■ **Directions for this task**
The word "Львівщині" marks the lines you need; copy each of them from the data.

Exercise material START

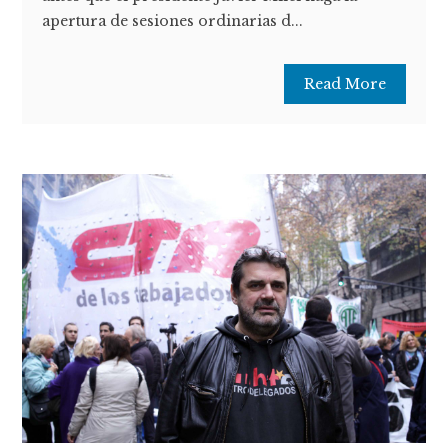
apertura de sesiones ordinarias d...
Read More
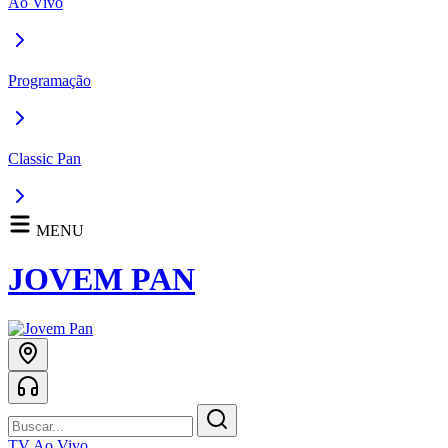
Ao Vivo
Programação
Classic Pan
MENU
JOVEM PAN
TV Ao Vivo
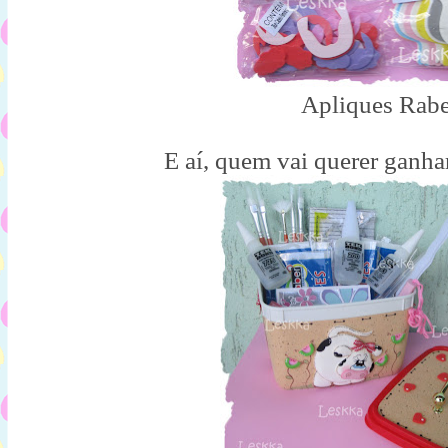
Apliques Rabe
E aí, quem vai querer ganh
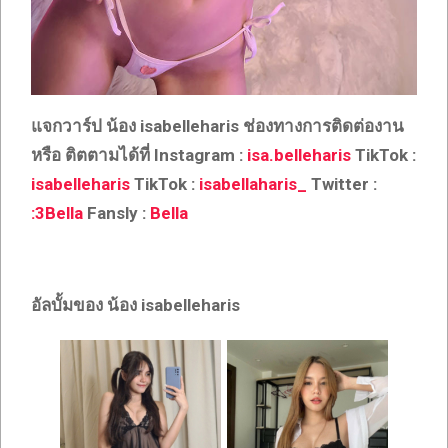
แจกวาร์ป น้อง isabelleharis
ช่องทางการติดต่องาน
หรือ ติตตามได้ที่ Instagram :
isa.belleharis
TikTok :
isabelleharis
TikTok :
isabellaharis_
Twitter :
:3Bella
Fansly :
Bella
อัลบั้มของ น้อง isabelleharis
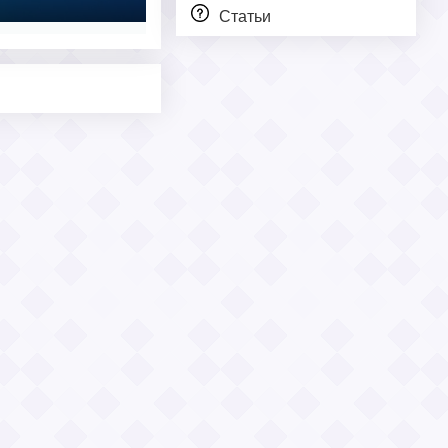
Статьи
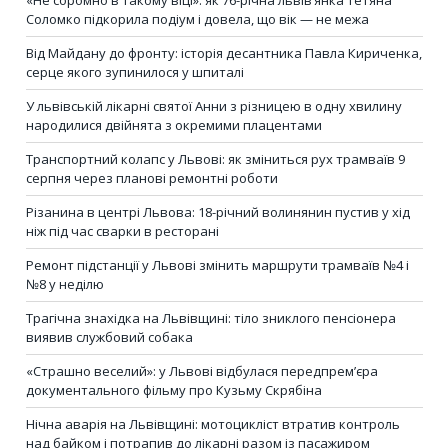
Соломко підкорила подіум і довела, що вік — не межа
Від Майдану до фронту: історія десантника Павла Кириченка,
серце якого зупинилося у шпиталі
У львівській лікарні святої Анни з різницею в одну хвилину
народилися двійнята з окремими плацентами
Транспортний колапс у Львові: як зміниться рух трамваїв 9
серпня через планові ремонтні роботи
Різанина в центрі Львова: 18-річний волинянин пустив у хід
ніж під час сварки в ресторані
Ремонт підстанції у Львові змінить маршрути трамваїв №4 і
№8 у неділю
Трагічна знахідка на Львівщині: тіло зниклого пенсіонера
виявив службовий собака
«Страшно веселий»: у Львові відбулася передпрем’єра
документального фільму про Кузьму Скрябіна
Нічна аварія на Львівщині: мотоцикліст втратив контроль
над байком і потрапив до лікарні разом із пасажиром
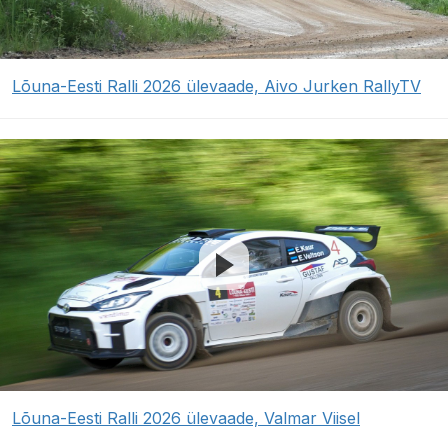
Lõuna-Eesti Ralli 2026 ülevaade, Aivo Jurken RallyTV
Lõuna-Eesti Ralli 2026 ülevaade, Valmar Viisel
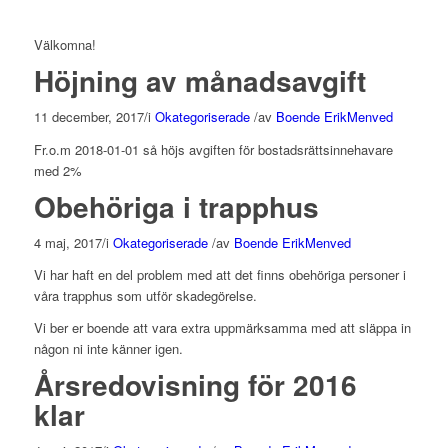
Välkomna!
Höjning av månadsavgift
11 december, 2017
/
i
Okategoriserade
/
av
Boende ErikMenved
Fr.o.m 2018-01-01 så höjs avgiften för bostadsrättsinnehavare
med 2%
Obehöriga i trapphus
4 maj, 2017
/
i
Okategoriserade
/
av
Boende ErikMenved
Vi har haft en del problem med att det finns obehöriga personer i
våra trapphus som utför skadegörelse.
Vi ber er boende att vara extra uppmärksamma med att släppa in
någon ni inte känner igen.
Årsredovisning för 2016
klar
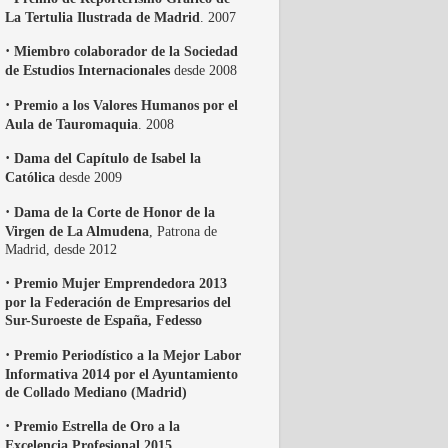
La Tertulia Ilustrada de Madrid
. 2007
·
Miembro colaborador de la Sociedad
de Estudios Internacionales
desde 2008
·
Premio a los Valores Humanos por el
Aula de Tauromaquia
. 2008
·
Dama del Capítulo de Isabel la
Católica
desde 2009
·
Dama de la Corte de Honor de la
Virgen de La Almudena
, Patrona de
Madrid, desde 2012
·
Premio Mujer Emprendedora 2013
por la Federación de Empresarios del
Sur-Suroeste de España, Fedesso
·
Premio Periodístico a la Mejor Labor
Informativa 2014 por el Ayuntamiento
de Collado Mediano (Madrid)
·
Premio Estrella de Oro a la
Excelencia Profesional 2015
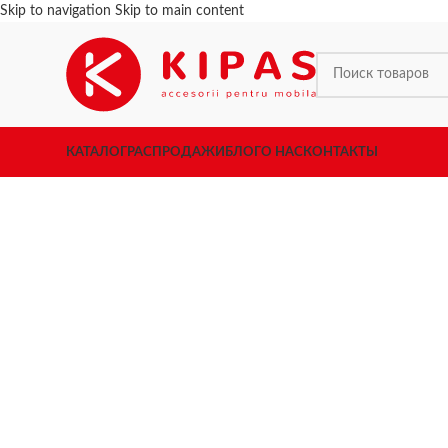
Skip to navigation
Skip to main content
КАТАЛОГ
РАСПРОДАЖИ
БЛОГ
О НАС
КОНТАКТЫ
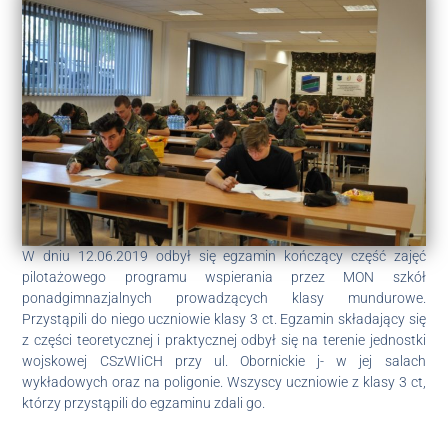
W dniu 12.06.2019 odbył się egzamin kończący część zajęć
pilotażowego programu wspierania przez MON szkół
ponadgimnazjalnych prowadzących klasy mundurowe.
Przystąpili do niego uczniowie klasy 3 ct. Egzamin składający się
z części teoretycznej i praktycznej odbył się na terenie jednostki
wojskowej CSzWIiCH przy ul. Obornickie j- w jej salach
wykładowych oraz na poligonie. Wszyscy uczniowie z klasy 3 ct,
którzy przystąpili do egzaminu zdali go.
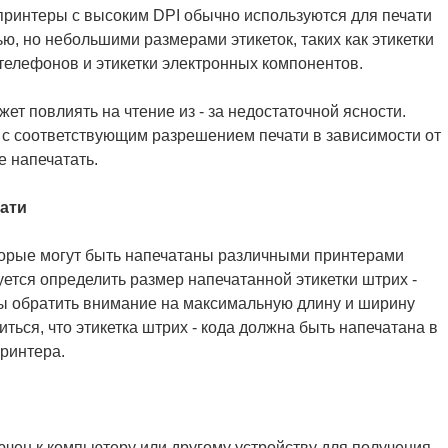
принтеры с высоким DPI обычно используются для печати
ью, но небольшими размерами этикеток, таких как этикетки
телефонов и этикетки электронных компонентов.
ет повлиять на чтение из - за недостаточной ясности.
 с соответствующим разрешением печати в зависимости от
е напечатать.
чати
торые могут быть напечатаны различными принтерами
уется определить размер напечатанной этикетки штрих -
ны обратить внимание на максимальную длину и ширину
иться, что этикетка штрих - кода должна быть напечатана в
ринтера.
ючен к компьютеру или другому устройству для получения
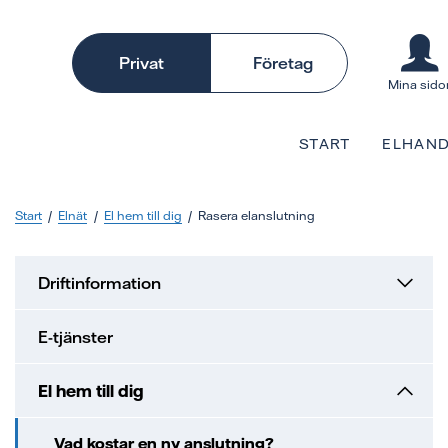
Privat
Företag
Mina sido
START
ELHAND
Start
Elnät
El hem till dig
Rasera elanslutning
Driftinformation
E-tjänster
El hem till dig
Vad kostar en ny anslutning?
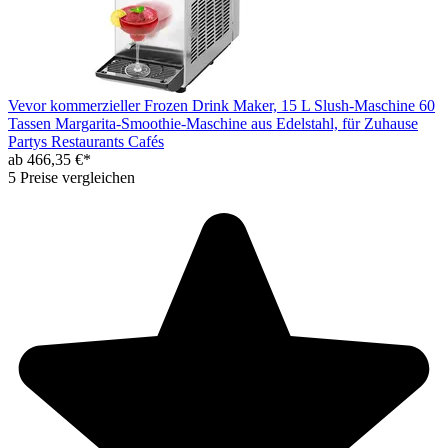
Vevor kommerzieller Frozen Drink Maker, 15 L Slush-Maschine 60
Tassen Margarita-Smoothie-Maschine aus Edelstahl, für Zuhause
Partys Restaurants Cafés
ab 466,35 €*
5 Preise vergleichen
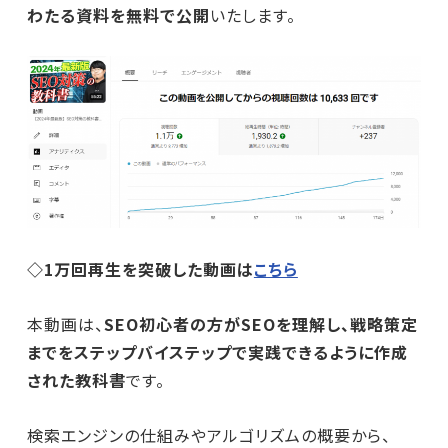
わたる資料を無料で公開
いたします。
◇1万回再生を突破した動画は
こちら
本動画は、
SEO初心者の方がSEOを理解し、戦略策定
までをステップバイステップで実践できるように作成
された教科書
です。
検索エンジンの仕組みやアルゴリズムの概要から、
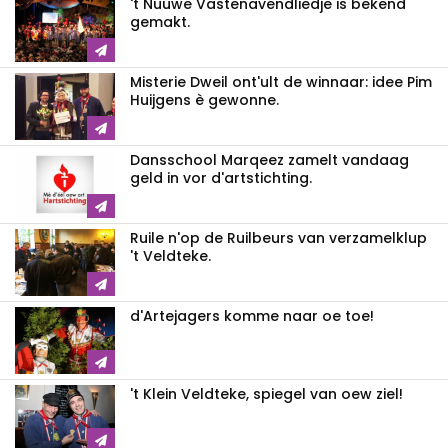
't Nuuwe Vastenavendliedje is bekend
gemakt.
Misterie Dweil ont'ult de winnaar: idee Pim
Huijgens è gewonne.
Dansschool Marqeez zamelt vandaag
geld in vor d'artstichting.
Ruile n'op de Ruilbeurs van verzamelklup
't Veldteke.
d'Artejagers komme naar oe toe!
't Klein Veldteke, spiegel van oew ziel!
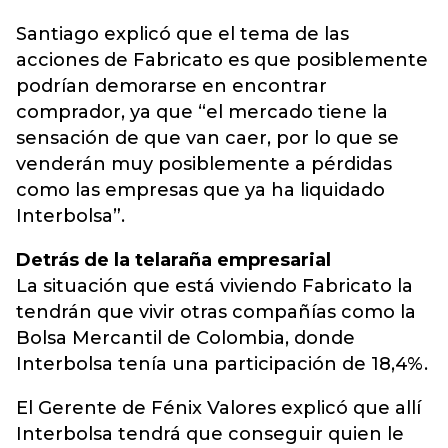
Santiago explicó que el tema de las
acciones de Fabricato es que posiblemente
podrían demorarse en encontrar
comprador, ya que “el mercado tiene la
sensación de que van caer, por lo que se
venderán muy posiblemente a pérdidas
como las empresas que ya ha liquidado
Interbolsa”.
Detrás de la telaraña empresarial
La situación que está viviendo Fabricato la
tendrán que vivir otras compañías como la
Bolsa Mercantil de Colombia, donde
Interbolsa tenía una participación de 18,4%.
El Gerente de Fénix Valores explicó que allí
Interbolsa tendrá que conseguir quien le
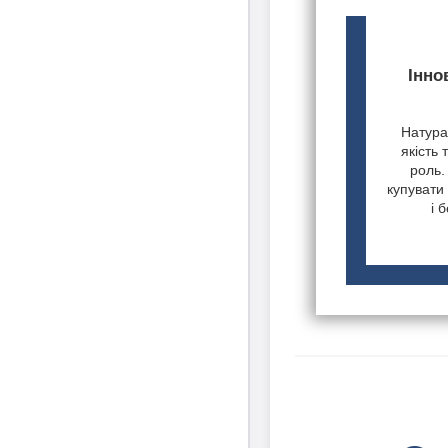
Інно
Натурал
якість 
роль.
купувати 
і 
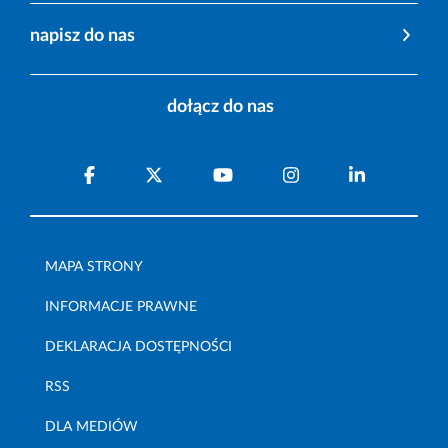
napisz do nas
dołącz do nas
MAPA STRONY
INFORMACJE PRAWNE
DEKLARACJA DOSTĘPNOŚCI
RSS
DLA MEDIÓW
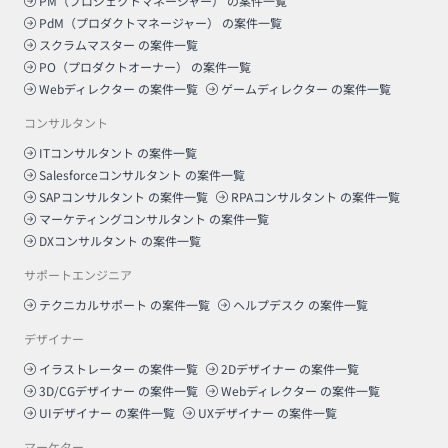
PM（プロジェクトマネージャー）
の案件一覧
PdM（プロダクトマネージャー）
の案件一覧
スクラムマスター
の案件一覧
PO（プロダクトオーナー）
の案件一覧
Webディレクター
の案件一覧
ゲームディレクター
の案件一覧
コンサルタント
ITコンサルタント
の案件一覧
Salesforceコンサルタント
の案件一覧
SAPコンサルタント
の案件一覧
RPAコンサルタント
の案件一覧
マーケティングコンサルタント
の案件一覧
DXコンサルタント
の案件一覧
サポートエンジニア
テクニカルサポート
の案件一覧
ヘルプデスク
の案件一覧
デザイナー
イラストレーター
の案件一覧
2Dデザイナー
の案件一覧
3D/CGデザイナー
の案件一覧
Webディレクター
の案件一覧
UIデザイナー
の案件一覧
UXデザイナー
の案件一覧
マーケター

Exercise material END

■ **Exercise answer**
Трагічна знахідка на Львівщині: тіло зниклого пенсіонера
Нічна аварія на Львівщині: мотоцикліст втратив контроль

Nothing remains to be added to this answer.